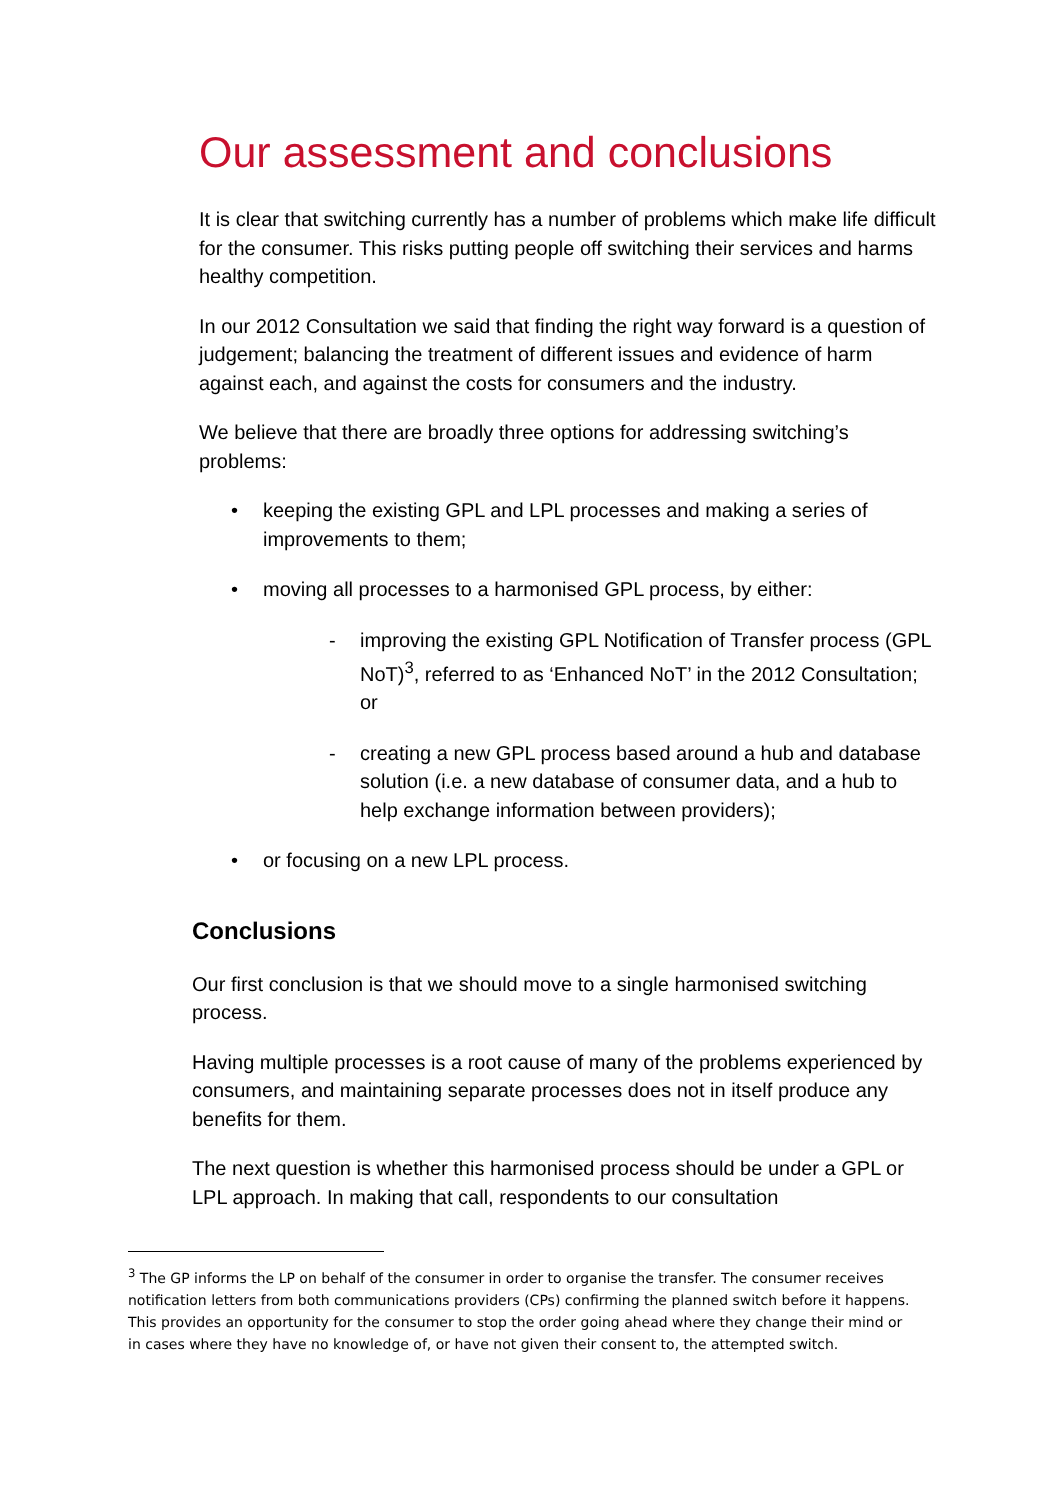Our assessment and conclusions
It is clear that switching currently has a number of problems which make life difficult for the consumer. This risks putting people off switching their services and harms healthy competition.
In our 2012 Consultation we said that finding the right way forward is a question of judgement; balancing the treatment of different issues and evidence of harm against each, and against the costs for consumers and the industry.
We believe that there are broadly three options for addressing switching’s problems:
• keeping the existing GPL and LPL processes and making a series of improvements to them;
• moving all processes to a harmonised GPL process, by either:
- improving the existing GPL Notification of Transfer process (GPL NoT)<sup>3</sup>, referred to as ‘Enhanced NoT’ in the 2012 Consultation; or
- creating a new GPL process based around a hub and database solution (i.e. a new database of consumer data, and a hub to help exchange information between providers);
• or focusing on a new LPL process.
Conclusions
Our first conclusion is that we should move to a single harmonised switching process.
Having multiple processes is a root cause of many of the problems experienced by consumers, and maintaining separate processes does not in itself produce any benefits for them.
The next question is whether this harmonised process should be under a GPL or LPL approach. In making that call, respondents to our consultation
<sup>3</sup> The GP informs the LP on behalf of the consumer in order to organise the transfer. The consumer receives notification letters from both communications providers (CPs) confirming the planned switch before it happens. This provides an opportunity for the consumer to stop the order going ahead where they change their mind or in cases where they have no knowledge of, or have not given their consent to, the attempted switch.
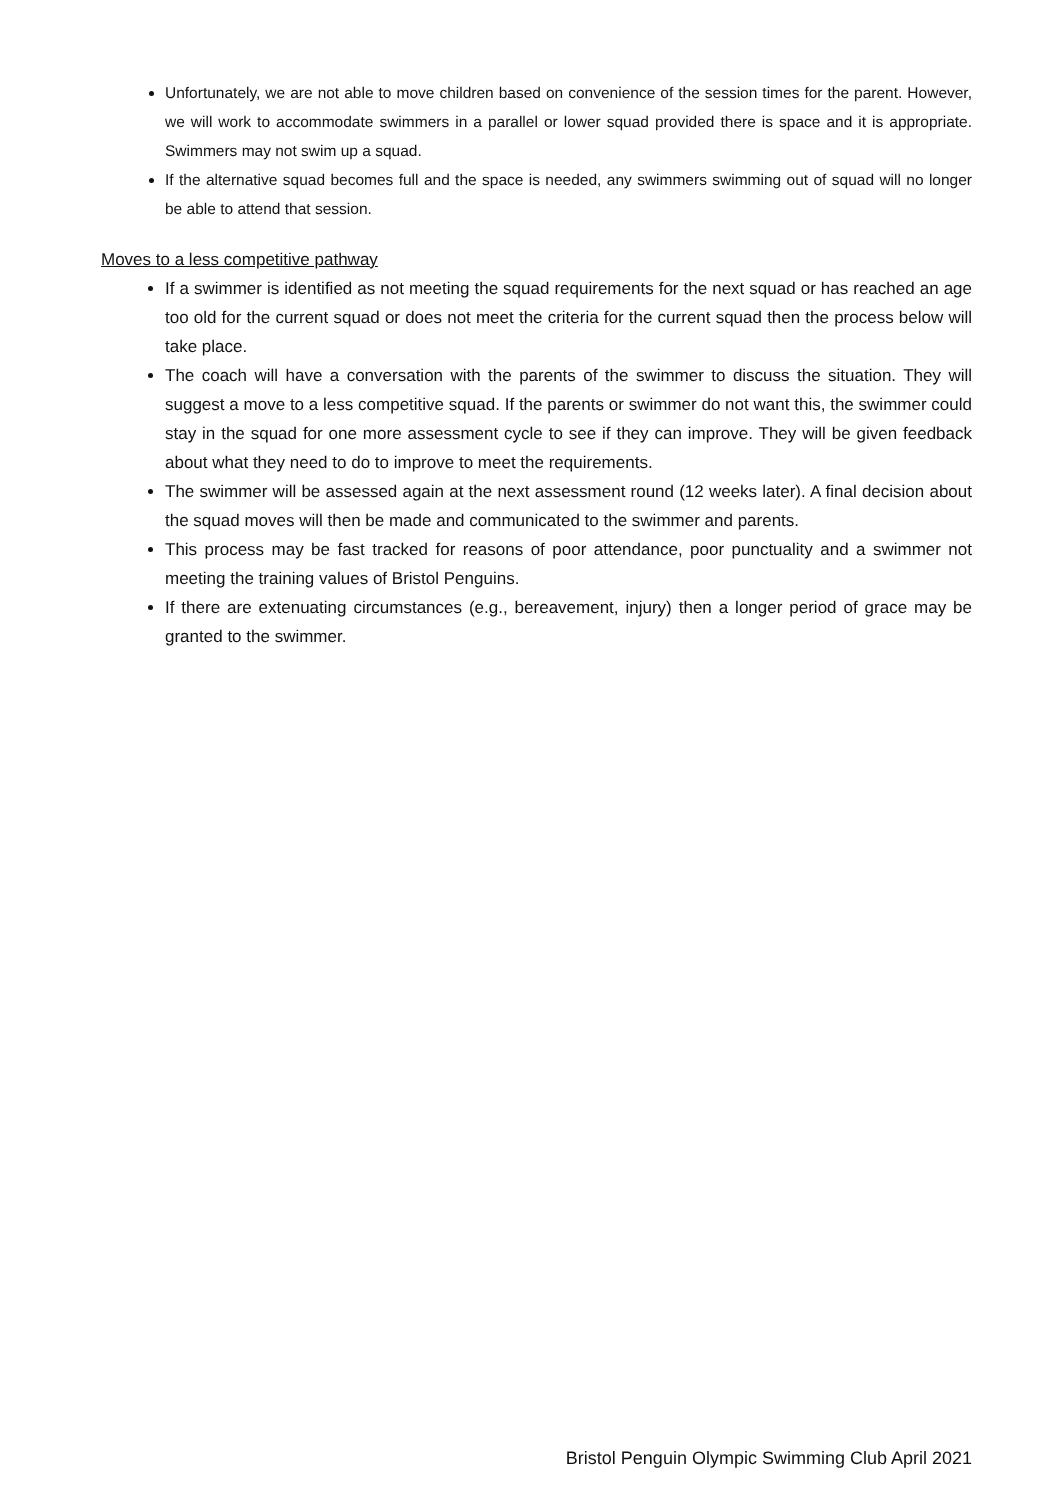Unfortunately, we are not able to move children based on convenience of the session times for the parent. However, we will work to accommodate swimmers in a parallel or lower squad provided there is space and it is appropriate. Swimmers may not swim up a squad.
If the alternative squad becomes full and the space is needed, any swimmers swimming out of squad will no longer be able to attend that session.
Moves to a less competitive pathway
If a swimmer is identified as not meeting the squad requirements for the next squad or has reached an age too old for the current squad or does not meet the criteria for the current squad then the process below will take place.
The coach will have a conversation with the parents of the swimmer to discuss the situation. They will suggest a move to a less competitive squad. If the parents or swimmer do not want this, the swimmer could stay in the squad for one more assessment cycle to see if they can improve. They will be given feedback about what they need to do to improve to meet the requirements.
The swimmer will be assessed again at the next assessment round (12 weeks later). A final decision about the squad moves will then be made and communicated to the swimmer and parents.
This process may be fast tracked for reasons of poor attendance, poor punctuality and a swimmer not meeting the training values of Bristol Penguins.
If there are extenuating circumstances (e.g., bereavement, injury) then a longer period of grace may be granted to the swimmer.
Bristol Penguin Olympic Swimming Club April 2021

#### GOAL OF THE EXERCISE:
Everything from the line with "In our 2012" through the line with "We believe that" should be written out exactly as it appears above, end lines included, and nothing outside that range.

#### TASK ANSWER:
In our 2012 Consultation we said that finding the right way forward is a question of judgement; balancing the treatment of different issues and evidence of harm against each, and against the costs for consumers and the industry.
We believe that there are broadly three options for addressing switching’s problems:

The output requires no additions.